**Instructions for the task**
With pictures omitted, restate the data word for word.

**Items from a dataset**
|---|
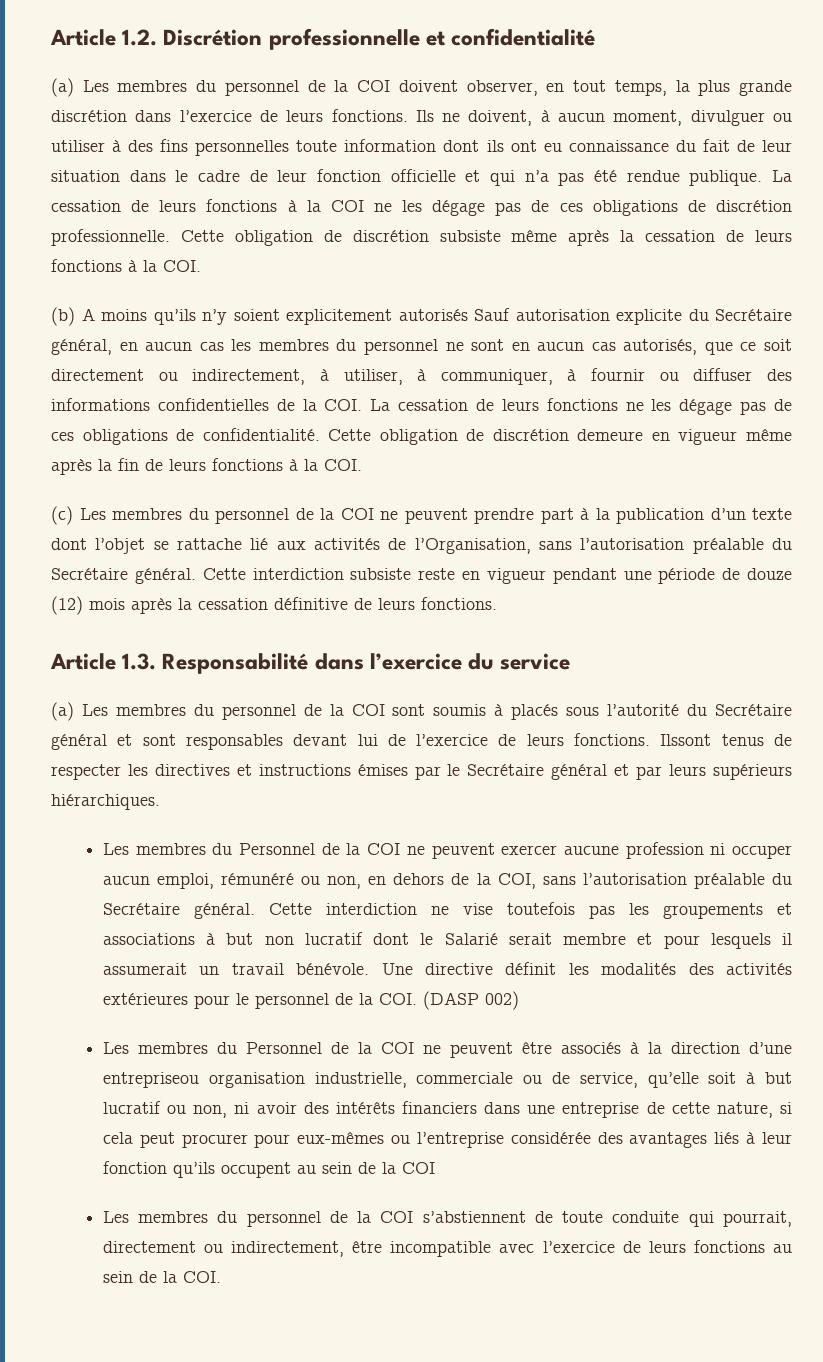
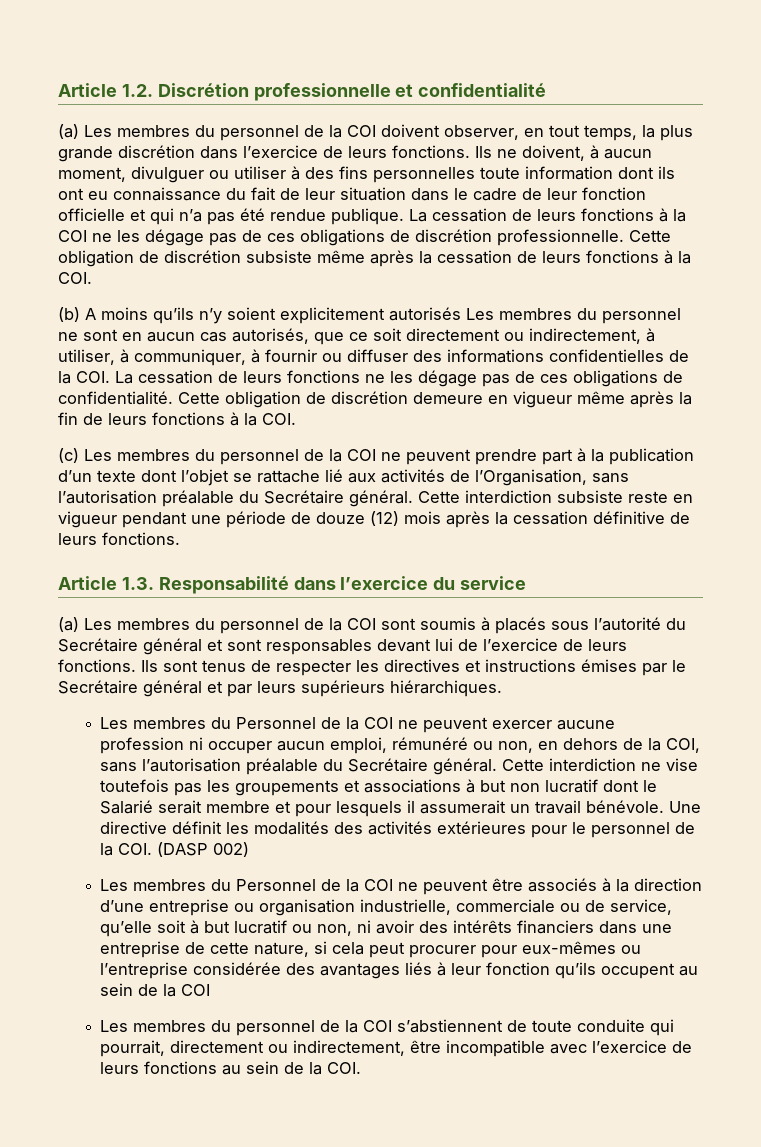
[474,308,792,325] [51,339,252,355] Sauf autorisation explicite du Secrétaire général, en aucun cas les -> [466,308,494,320] Les
[660,734,712,746] Ilssont -> [141,660,198,672] Ils sont
[102,1072,199,1088] entrepriseou -> [149,899,255,916] entreprise ou

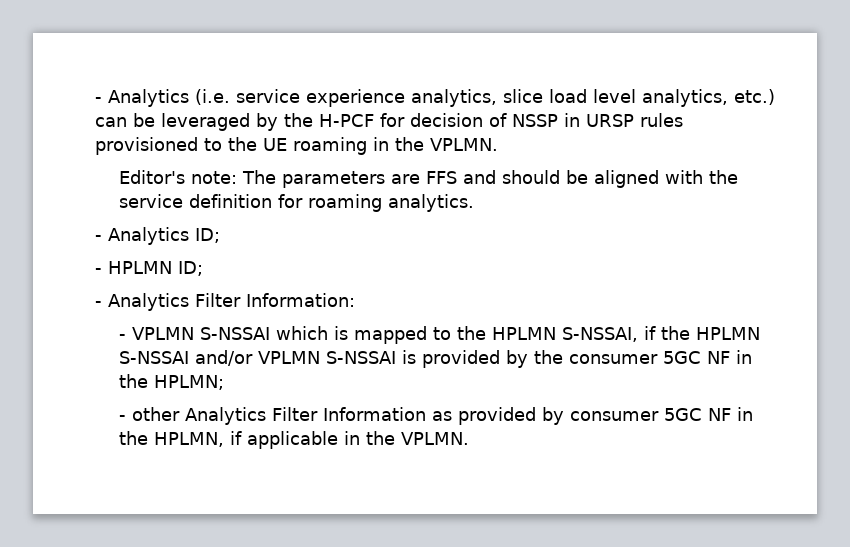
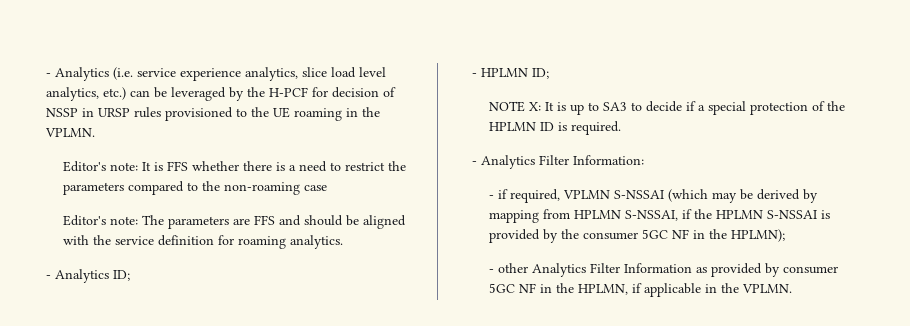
(498, 144) none -> [62,161,406,172] [62,181,327,195] // Editor's note: It is FFS whether there is a need to restrict the parameters compared to the non-roaming case
(203, 268) none -> [488,101,845,115] [488,121,621,135] // NOTE X: It is up to SA3 to decide if a special protection of the HPLMN ID is required.
[131,326,486,344] VPLMN S-NSSAI which is mapped to the -> [497,189,818,203] [488,209,570,223] if required, VPLMN S-NSSAI (which may be derived by mapping from
[194,350,396,366] and/or VPLMN S-NSSAI -> (817, 214) none
[153,375,224,390] HPLMN; -> [730,229,785,242] HPLMN);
|---|
**Answer to the problem**
[474,308,792,325] [51,339,252,355] Sauf autorisation explicite du Secrétaire général, en aucun cas les -> [466,308,494,320] Les
[660,734,712,746] Ilssont -> [141,660,198,672] Ils sont
[102,1072,199,1088] entrepriseou -> [149,899,255,916] entreprise ou

(498, 144) none -> [62,161,406,172] [62,181,327,195] // Editor's note: It is FFS whether there is a need to restrict the parameters compared to the non-roaming case
(203, 268) none -> [488,101,845,115] [488,121,621,135] // NOTE X: It is up to SA3 to decide if a special protection of the HPLMN ID is required.
[131,326,486,344] VPLMN S-NSSAI which is mapped to the -> [497,189,818,203] [488,209,570,223] if required, VPLMN S-NSSAI (which may be derived by mapping from
[194,350,396,366] and/or VPLMN S-NSSAI -> (817, 214) none
[153,375,224,390] HPLMN; -> [730,229,785,242] HPLMN);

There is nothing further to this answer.